The claimant appealed the Tribunal’s decision that he had not given adequate notice to the insurer of his intention to claim benefits. The claimant had been involved in an accident in February 2019, and reported the accident and physical damage to the vehicle one day later. The insurer did not advise the claimant of his right to claim benefits nor did it provide accident benefits forms to the claimant. Only 20 months later did the claimant apply for accident benefits after learning from a paralegal that he had a right to make a claim. In the interim, he had been paying for treatment and was experiencing declining psychological health, and was unable to work. The Court granted the appeal, holding that the claimant’s call to the insurer the day after the accident was sufficient notice of his intention to claim benefits. The Court held that it was incumbent on the insurer to advise the claimant of his right to claim accident benefits, or at a minimum, to clarify if the claimant had any injuries from the accident. The insurer’s failure to provide an accident benefits package or notify the claimant of his potential entitlement was to its own detriment, and it would be against the consumer protection purpose of the SABS to allow the insurer to bar the claim.

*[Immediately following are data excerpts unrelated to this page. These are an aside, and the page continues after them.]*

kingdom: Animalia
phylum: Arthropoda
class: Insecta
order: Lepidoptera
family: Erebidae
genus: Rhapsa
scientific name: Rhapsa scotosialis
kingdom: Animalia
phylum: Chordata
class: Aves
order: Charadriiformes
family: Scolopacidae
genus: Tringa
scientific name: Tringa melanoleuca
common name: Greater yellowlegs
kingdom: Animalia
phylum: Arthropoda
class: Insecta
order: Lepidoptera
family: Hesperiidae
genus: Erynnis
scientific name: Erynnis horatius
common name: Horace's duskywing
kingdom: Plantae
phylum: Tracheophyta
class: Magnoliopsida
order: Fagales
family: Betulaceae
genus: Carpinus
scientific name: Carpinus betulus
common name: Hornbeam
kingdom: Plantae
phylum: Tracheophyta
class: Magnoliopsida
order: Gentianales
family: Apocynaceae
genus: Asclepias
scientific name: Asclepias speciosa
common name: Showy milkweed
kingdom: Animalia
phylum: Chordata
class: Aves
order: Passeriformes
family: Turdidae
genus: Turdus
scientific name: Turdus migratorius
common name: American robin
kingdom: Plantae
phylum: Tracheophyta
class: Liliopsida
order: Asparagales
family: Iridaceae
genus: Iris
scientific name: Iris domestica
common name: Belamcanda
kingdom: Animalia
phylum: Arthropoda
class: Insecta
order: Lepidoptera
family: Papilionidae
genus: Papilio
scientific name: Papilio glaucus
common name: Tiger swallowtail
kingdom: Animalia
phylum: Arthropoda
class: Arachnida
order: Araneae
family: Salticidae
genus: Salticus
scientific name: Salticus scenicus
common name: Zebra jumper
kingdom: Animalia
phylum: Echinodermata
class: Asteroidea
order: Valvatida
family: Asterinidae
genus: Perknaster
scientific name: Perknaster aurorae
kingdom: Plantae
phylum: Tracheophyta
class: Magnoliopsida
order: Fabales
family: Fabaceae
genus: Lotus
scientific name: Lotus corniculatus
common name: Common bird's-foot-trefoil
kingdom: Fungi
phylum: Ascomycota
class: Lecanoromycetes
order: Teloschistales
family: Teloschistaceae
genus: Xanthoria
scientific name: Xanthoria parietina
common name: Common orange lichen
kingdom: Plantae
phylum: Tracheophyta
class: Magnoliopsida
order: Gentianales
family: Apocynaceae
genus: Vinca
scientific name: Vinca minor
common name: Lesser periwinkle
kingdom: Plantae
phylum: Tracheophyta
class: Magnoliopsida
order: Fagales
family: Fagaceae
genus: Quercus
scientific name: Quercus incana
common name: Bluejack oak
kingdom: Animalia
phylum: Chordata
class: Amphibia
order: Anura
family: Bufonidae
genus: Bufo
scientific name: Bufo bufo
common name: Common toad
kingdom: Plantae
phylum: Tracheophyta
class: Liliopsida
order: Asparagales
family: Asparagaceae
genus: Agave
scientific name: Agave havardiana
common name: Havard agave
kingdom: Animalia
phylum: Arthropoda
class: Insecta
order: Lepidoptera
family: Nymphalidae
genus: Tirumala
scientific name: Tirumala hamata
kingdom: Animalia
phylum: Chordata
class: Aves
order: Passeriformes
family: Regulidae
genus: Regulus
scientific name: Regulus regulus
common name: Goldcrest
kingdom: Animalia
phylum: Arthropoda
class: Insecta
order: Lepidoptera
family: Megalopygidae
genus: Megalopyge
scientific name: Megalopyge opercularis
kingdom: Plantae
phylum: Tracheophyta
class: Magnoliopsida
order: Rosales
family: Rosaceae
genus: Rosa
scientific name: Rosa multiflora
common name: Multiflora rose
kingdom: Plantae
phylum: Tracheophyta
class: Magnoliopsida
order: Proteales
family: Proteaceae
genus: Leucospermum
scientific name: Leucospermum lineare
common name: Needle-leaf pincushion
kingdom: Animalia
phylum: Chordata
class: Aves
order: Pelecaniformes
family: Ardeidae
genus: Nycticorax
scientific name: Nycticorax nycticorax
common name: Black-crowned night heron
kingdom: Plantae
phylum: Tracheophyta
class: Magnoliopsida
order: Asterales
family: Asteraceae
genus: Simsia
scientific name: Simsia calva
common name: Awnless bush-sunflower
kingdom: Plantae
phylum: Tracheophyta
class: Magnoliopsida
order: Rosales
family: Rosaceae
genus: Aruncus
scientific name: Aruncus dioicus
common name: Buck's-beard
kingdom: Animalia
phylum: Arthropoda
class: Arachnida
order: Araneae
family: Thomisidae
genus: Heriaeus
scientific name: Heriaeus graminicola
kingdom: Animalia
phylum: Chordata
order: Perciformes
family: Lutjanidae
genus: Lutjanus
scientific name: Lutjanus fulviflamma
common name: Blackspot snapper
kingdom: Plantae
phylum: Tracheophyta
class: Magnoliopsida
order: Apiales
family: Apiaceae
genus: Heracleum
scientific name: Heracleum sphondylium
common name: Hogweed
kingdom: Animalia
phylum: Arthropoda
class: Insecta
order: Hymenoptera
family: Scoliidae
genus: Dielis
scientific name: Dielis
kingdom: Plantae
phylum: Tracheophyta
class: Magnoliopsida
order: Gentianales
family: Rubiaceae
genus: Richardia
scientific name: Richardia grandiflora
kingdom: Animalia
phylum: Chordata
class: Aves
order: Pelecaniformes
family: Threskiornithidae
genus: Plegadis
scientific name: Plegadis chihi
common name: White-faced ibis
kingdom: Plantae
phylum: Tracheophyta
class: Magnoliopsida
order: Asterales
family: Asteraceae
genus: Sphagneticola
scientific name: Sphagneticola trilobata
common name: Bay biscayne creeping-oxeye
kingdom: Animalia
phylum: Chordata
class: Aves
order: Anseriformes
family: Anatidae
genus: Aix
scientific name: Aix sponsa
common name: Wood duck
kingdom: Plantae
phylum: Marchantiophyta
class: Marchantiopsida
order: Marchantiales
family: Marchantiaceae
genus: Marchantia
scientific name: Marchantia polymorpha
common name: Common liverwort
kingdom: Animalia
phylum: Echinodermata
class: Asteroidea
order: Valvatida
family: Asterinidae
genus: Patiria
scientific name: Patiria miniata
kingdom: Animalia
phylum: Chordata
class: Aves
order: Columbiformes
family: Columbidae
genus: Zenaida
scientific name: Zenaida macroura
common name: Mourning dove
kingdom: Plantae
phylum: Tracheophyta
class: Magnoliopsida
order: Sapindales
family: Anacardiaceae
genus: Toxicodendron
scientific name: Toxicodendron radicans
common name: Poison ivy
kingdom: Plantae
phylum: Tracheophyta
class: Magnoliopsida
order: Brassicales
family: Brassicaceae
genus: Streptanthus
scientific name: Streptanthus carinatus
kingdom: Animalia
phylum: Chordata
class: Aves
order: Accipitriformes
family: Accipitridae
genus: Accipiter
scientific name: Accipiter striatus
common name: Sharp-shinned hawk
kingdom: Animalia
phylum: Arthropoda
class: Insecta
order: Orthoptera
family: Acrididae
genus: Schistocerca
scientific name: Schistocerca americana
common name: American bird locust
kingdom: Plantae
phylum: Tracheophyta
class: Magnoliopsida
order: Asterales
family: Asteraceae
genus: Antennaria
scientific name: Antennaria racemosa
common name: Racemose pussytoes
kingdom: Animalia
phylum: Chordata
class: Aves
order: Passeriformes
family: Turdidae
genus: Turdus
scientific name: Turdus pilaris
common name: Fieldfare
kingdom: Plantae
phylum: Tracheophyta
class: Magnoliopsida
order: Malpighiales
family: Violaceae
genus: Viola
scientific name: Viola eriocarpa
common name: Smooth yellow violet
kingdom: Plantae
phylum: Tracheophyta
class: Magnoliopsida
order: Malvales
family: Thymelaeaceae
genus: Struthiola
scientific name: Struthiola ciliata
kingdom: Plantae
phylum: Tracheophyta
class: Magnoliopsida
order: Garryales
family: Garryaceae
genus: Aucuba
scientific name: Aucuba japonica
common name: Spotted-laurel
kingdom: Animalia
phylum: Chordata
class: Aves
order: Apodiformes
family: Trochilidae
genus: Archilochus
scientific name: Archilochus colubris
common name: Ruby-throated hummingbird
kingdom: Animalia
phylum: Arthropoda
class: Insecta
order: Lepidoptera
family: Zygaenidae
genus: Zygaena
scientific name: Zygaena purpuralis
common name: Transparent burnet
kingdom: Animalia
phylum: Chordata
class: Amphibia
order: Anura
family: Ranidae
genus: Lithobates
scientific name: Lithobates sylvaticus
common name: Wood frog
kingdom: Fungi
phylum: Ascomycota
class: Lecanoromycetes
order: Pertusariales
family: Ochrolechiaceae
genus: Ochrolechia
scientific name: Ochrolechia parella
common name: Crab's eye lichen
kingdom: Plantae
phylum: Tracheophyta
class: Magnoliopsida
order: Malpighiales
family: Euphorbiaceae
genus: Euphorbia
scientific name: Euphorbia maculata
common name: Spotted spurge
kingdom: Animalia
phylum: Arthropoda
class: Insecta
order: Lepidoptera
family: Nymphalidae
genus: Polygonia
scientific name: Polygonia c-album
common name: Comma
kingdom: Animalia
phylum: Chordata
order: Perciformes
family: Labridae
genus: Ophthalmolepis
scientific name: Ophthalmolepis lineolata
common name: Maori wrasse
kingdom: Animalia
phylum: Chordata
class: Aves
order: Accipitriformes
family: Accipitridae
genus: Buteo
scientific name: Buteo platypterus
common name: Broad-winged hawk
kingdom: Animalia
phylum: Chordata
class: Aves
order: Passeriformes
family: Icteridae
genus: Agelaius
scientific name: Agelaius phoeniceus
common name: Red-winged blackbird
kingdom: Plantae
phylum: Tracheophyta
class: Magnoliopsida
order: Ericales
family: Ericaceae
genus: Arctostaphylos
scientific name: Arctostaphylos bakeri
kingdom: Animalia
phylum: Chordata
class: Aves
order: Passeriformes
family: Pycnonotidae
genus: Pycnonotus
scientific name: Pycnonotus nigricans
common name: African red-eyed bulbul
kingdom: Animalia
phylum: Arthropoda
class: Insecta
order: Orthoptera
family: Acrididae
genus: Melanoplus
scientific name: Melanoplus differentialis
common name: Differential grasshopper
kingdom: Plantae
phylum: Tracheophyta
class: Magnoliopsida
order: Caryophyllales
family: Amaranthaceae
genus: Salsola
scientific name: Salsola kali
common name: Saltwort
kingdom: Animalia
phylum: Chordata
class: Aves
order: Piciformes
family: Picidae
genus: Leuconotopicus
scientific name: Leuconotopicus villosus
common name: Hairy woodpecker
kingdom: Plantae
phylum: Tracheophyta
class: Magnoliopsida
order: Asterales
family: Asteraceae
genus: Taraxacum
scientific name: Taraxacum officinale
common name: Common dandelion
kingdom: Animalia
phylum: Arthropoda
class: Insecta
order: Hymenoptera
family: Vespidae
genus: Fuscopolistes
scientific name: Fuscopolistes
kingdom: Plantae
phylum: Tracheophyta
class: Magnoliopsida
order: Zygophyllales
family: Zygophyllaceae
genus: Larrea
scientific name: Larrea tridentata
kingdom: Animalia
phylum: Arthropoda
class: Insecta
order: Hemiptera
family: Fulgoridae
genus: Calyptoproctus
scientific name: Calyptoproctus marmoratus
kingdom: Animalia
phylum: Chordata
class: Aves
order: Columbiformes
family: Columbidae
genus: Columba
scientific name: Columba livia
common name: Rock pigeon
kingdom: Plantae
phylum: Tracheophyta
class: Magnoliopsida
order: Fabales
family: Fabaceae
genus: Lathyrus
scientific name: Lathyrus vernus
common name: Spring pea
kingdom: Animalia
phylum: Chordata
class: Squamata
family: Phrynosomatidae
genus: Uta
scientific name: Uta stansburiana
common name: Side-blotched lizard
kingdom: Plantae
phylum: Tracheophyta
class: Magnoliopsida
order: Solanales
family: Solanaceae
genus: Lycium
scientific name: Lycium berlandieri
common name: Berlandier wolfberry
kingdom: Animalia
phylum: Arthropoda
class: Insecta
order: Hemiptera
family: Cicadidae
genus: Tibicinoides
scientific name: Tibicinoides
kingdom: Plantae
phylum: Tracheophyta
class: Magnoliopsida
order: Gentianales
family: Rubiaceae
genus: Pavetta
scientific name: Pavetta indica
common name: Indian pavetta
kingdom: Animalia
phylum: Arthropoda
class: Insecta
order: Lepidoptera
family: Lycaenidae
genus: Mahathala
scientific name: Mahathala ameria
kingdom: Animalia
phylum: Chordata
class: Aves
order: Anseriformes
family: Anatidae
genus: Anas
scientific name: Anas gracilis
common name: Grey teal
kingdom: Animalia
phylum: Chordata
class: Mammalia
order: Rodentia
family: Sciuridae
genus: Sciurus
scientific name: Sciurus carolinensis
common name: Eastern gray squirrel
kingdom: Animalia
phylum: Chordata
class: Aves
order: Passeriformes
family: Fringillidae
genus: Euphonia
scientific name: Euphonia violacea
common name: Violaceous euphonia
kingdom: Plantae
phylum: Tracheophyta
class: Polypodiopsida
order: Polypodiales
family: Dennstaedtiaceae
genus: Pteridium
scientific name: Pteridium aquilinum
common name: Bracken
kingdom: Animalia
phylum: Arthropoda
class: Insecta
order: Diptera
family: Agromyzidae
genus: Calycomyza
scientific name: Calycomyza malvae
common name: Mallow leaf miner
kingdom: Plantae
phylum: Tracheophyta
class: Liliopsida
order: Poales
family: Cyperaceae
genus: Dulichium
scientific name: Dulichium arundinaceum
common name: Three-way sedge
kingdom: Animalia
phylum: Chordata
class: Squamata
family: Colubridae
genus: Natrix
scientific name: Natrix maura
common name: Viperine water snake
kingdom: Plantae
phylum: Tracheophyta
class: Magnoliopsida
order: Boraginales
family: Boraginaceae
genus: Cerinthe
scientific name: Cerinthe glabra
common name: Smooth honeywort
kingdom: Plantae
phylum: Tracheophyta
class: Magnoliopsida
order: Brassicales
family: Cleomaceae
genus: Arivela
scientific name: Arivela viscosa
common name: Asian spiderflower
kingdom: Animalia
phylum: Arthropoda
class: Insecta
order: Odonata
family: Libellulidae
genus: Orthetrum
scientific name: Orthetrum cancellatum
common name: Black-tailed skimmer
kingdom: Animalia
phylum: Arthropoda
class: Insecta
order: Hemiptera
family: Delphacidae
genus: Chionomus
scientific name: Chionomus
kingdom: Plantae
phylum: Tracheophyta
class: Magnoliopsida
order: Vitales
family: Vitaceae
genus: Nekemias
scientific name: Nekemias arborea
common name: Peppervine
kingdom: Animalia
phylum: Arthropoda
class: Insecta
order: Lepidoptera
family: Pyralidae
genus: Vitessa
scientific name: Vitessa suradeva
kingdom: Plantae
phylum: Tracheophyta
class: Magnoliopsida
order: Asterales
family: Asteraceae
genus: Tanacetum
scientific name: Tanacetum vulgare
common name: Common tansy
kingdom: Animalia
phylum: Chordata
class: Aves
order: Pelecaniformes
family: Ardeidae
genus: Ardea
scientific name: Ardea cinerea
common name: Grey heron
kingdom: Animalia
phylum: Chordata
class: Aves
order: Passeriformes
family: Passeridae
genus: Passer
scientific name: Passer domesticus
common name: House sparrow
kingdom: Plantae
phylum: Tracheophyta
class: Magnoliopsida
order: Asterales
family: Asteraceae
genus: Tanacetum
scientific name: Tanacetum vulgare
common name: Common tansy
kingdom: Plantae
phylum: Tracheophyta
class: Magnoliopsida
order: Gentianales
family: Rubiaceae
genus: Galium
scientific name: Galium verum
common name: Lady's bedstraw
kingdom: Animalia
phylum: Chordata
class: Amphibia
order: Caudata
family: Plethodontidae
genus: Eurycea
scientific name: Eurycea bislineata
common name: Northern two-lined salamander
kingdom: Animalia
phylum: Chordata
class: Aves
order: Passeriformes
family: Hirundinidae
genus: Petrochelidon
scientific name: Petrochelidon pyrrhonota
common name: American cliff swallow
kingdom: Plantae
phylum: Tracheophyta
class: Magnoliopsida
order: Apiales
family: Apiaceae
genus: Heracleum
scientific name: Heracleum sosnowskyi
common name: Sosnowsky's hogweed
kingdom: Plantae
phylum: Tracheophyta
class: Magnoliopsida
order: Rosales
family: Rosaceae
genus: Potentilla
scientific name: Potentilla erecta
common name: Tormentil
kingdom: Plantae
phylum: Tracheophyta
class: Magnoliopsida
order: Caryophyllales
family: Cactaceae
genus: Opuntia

Abboud v. Intact Insurance Co. (2025 ONSC 3416)

The applicant requested reconsideration of the Tribunal’s decision. The hearing adjudicator dismissed the request (2024 CanLII 102098). The adjudicator did not agree that s. 280(1) of the Insurance Act could be interpreted as providing jurisdiction to determine the rate to be paid for attendant care. The adjudicator also did not agree that it was an error of law to require a breakdown of what services were provided and for how long they were performed. Lastly, the adjudicator found that finding that Bulletin A-03/18 limited the Form 1 to calculating the amount of attendant care to be paid was not inconsistent with the principles in Malitskiy v. Unica Insurance, 2021 ONSC 4603 for the purpose of applying the ratio method for paying for attendant care.